My heart stopped as I waited for her to utter those horrible, horrible words.
“I guess they’ve been questioning him for hours and he finally admitted…he admitted that there have been others.”
“Camille?” I asked, my voice a whisper.
“We don’t know yet,” she said. “The detective that called your father said that this man won’t say who or where the bodies are – he’s trying to use it as leverage or something.”
My chest tightened again but I couldn’t concentrate on relaxation exercises – not when I needed answers. “What do we do?”
She kissed my forehead and, with me still wrapped in her arms, fell into the back of the sofa. She released a long sigh. “We wait. We just have to wait.”
I paced the living room floor in front of the television in which Aunt Franki had tuned into a news channel, watching the ticker at the bottom of the screen. Most of the news centered around the breaking story about the man who’d been arrested in connection with the murder of Robin Frieze.

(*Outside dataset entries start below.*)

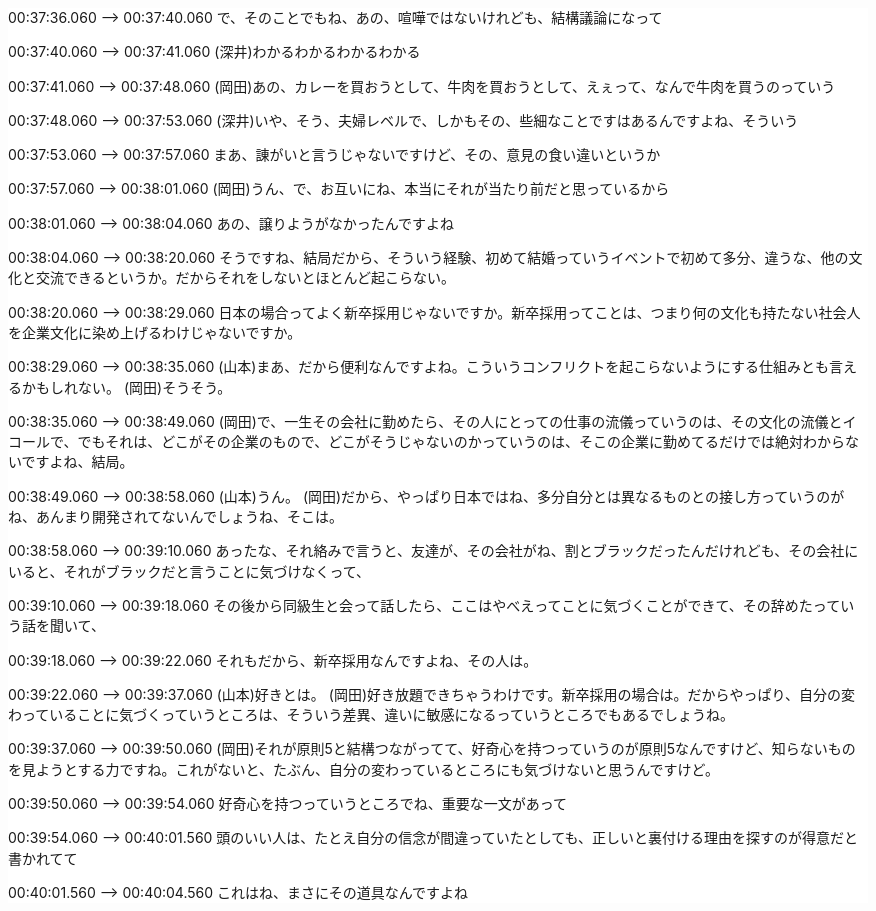 00:37:36.060 --> 00:37:40.060
で、そのことでもね、あの、喧嘩ではないけれども、結構議論になって

00:37:40.060 --> 00:37:41.060
(深井)わかるわかるわかるわかる

00:37:41.060 --> 00:37:48.060
(岡田)あの、カレーを買おうとして、牛肉を買おうとして、えぇって、なんで牛肉を買うのっていう

00:37:48.060 --> 00:37:53.060
(深井)いや、そう、夫婦レベルで、しかもその、些細なことですはあるんですよね、そういう

00:37:53.060 --> 00:37:57.060
まあ、諌がいと言うじゃないですけど、その、意見の食い違いというか

00:37:57.060 --> 00:38:01.060
(岡田)うん、で、お互いにね、本当にそれが当たり前だと思っているから

00:38:01.060 --> 00:38:04.060
あの、譲りようがなかったんですよね

00:38:04.060 --> 00:38:20.060
そうですね、結局だから、そういう経験、初めて結婚っていうイベントで初めて多分、違うな、他の文化と交流できるというか。だからそれをしないとほとんど起こらない。

00:38:20.060 --> 00:38:29.060
日本の場合ってよく新卒採用じゃないですか。新卒採用ってことは、つまり何の文化も持たない社会人を企業文化に染め上げるわけじゃないですか。

00:38:29.060 --> 00:38:35.060
(山本)まあ、だから便利なんですよね。こういうコンフリクトを起こらないようにする仕組みとも言えるかもしれない。 (岡田)そうそう。

00:38:35.060 --> 00:38:49.060
(岡田)で、一生その会社に勤めたら、その人にとっての仕事の流儀っていうのは、その文化の流儀とイコールで、でもそれは、どこがその企業のもので、どこがそうじゃないのかっていうのは、そこの企業に勤めてるだけでは絶対わからないですよね、結局。

00:38:49.060 --> 00:38:58.060
(山本)うん。 (岡田)だから、やっぱり日本ではね、多分自分とは異なるものとの接し方っていうのがね、あんまり開発されてないんでしょうね、そこは。

00:38:58.060 --> 00:39:10.060
あったな、それ絡みで言うと、友達が、その会社がね、割とブラックだったんだけれども、その会社にいると、それがブラックだと言うことに気づけなくって、

00:39:10.060 --> 00:39:18.060
その後から同級生と会って話したら、ここはやべえってことに気づくことができて、その辞めたっていう話を聞いて、

00:39:18.060 --> 00:39:22.060
それもだから、新卒採用なんですよね、その人は。

00:39:22.060 --> 00:39:37.060
(山本)好きとは。 (岡田)好き放題できちゃうわけです。新卒採用の場合は。だからやっぱり、自分の変わっていることに気づくっていうところは、そういう差異、違いに敏感になるっていうところでもあるでしょうね。

00:39:37.060 --> 00:39:50.060
(岡田)それが原則5と結構つながってて、好奇心を持つっていうのが原則5なんですけど、知らないものを見ようとする力ですね。これがないと、たぶん、自分の変わっているところにも気づけないと思うんですけど。

00:39:50.060 --> 00:39:54.060
好奇心を持つっていうところでね、重要な一文があって

00:39:54.060 --> 00:40:01.560
頭のいい人は、たとえ自分の信念が間違っていたとしても、正しいと裏付ける理由を探すのが得意だと書かれてて

00:40:01.560 --> 00:40:04.560
これはね、まさにその道具なんですよね
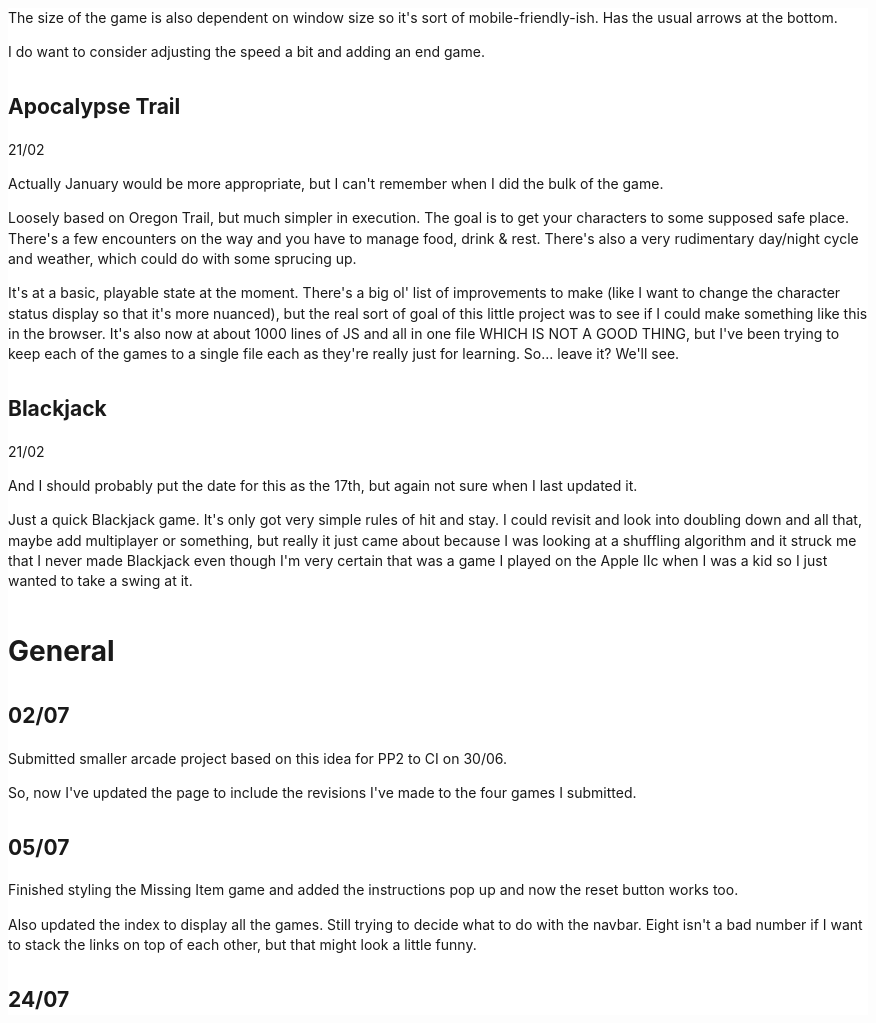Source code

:The size of the game is also dependent on window size so it's sort of mobile-friendly-ish. Has the usual arrows at the bottom.

I do want to consider adjusting the speed a bit and adding an end game.

## Apocalypse Trail
21/02

Actually January would be more appropriate, but I can't remember when I did the bulk of the game.

Loosely based on Oregon Trail, but much simpler in execution. The goal is to get your characters to some supposed safe place. There's a few encounters on the way and you have to manage food, drink & rest. There's also a very rudimentary day/night cycle and weather, which could do with some sprucing up.

It's at a basic, playable state at the moment. There's a big ol' list of improvements to make (like I want to change the character status display so that it's more nuanced), but the real sort of goal of this little project was to see if I could make something like this in the browser. It's also now at about 1000 lines of JS and all in one file WHICH IS NOT A GOOD THING, but I've been trying to keep each of the games to a single file each as they're really just for learning. So... leave it? We'll see.

## Blackjack
21/02

And I should probably put the date for this as the 17th, but again not sure when I last updated it.

Just a quick Blackjack game. It's only got very simple rules of hit and stay. I could revisit and look into doubling down and all that, maybe add multiplayer or something, but really it just came about because I was looking at a shuffling algorithm and it struck me that I never made Blackjack even though I'm very certain that was a game I played on the Apple IIc when I was a kid so I just wanted to take a swing at it.


# General
## 02/07

Submitted smaller arcade project based on this idea for PP2 to CI on 30/06.

So, now I've updated the page to include the revisions I've made to the four games I submitted.

## 05/07

Finished styling the Missing Item game and added the instructions pop up and now the reset button works too.

Also updated the index to display all the games. Still trying to decide what to do with the navbar. Eight isn't a bad number if I want to stack the links on top of each other, but that might look a little funny.

## 24/07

I stopped to stare at the photo of the suspect on the TV. He was a thirty-something man, clean cut, blue eyes – so
normal
looking. He reminded me of my fourth grade teacher, Mr. McCormick.
The man, Ted Pinther, had already confessed to the police, even though, according to reporters, there was a mountainous pile of evidence. Apparently, he wasn’t as meticulous about leaving his DNA as he was about his appearance.
“What are we waiting for?” I whined to Aunt Franki when the suspense built to an unbearable level.
“We’re waiting for your dad to call,” Aunt Franki mumbled, her face pale and her hands trembling.